◆ WHAT IS REQUIRED ◆
Give the data below again exactly as written, without its pictures.

··· DATASET RECORDS ···

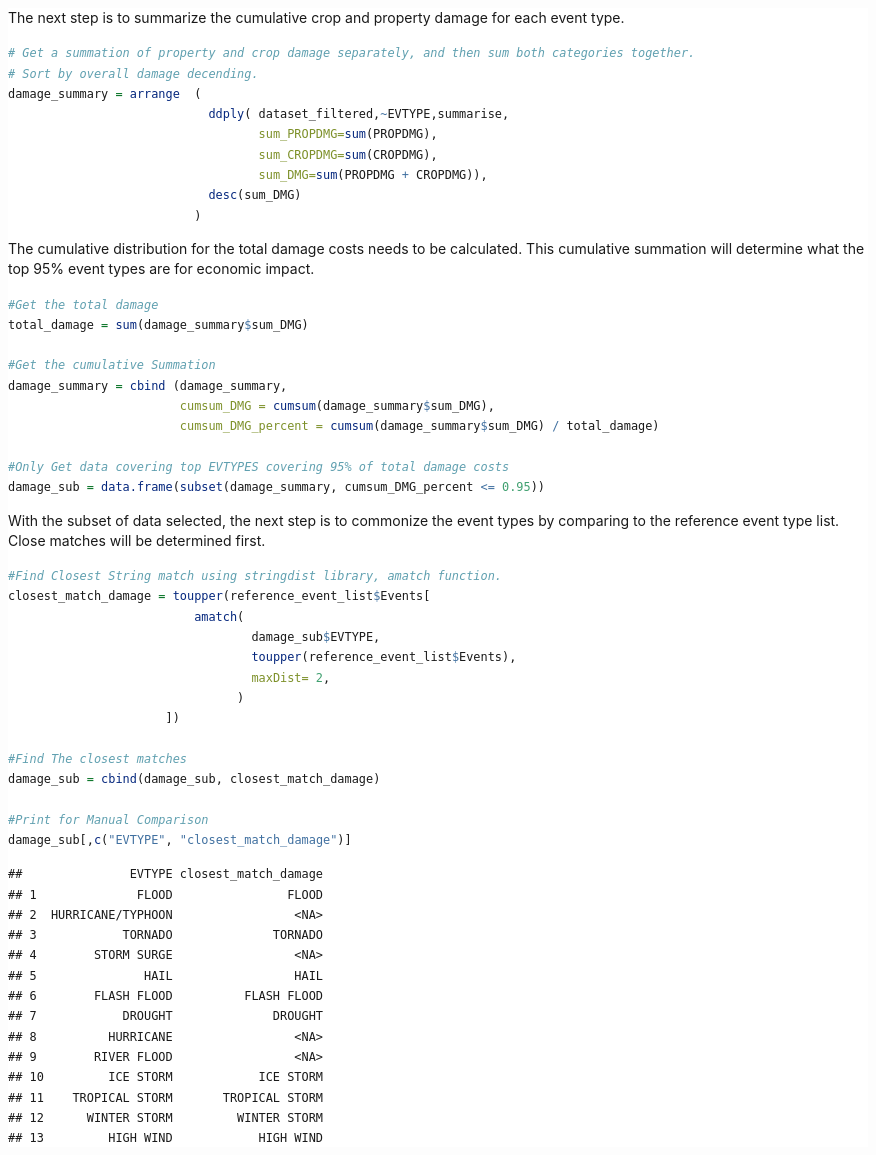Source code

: The next step is to summarize the cumulative crop and property damage for each event type.


```r
# Get a summation of property and crop damage separately, and then sum both categories together. 
# Sort by overall damage decending.
damage_summary = arrange  (
                            ddply( dataset_filtered,~EVTYPE,summarise,
                                   sum_PROPDMG=sum(PROPDMG),
                                   sum_CROPDMG=sum(CROPDMG), 
                                   sum_DMG=sum(PROPDMG + CROPDMG)),
                            desc(sum_DMG)
                          )
```

The cumulative distribution for the total damage costs needs to be calculated. This cumulative summation will determine what the top 95% event types are for economic impact.



```r
#Get the total damage
total_damage = sum(damage_summary$sum_DMG)

#Get the cumulative Summation
damage_summary = cbind (damage_summary, 
                        cumsum_DMG = cumsum(damage_summary$sum_DMG), 
                        cumsum_DMG_percent = cumsum(damage_summary$sum_DMG) / total_damage)

#Only Get data covering top EVTYPES covering 95% of total damage costs
damage_sub = data.frame(subset(damage_summary, cumsum_DMG_percent <= 0.95))
```

With the subset of data selected, the next step is to commonize the event types by comparing to the reference event type list. Close matches will be determined first.



```r
#Find Closest String match using stringdist library, amatch function.
closest_match_damage = toupper(reference_event_list$Events[     
                          amatch(
                                  damage_sub$EVTYPE, 
                                  toupper(reference_event_list$Events), 
                                  maxDist= 2,
                                )
                      ])

#Find The closest matches
damage_sub = cbind(damage_sub, closest_match_damage)

#Print for Manual Comparison
damage_sub[,c("EVTYPE", "closest_match_damage")]
```

```
##               EVTYPE closest_match_damage
## 1              FLOOD                FLOOD
## 2  HURRICANE/TYPHOON                 <NA>
## 3            TORNADO              TORNADO
## 4        STORM SURGE                 <NA>
## 5               HAIL                 HAIL
## 6        FLASH FLOOD          FLASH FLOOD
## 7            DROUGHT              DROUGHT
## 8          HURRICANE                 <NA>
## 9        RIVER FLOOD                 <NA>
## 10         ICE STORM            ICE STORM
## 11    TROPICAL STORM       TROPICAL STORM
## 12      WINTER STORM         WINTER STORM
## 13         HIGH WIND            HIGH WIND
```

···

◆ SOLUTION TO THE PROBLEM ◆
Source code

: The next step is to summarize the cumulative crop and property damage for each event type.


```r
# Get a summation of property and crop damage separately, and then sum both categories together. 
# Sort by overall damage decending.
damage_summary = arrange  (
                            ddply( dataset_filtered,~EVTYPE,summarise,
                                   sum_PROPDMG=sum(PROPDMG),
                                   sum_CROPDMG=sum(CROPDMG), 
                                   sum_DMG=sum(PROPDMG + CROPDMG)),
                            desc(sum_DMG)
                          )
```

The cumulative distribution for the total damage costs needs to be calculated. This cumulative summation will determine what the top 95% event types are for economic impact.



```r
#Get the total damage
total_damage = sum(damage_summary$sum_DMG)

#Get the cumulative Summation
damage_summary = cbind (damage_summary, 
                        cumsum_DMG = cumsum(damage_summary$sum_DMG), 
                        cumsum_DMG_percent = cumsum(damage_summary$sum_DMG) / total_damage)

#Only Get data covering top EVTYPES covering 95% of total damage costs
damage_sub = data.frame(subset(damage_summary, cumsum_DMG_percent <= 0.95))
```

With the subset of data selected, the next step is to commonize the event types by comparing to the reference event type list. Close matches will be determined first.



```r
#Find Closest String match using stringdist library, amatch function.
closest_match_damage = toupper(reference_event_list$Events[     
                          amatch(
                                  damage_sub$EVTYPE, 
                                  toupper(reference_event_list$Events), 
                                  maxDist= 2,
                                )
                      ])

#Find The closest matches
damage_sub = cbind(damage_sub, closest_match_damage)

#Print for Manual Comparison
damage_sub[,c("EVTYPE", "closest_match_damage")]
```

```
##               EVTYPE closest_match_damage
## 1              FLOOD                FLOOD
## 2  HURRICANE/TYPHOON                 <NA>
## 3            TORNADO              TORNADO
## 4        STORM SURGE                 <NA>
## 5               HAIL                 HAIL
## 6        FLASH FLOOD          FLASH FLOOD
## 7            DROUGHT              DROUGHT
## 8          HURRICANE                 <NA>
## 9        RIVER FLOOD                 <NA>
## 10         ICE STORM            ICE STORM
## 11    TROPICAL STORM       TROPICAL STORM
## 12      WINTER STORM         WINTER STORM
## 13         HIGH WIND            HIGH WIND
```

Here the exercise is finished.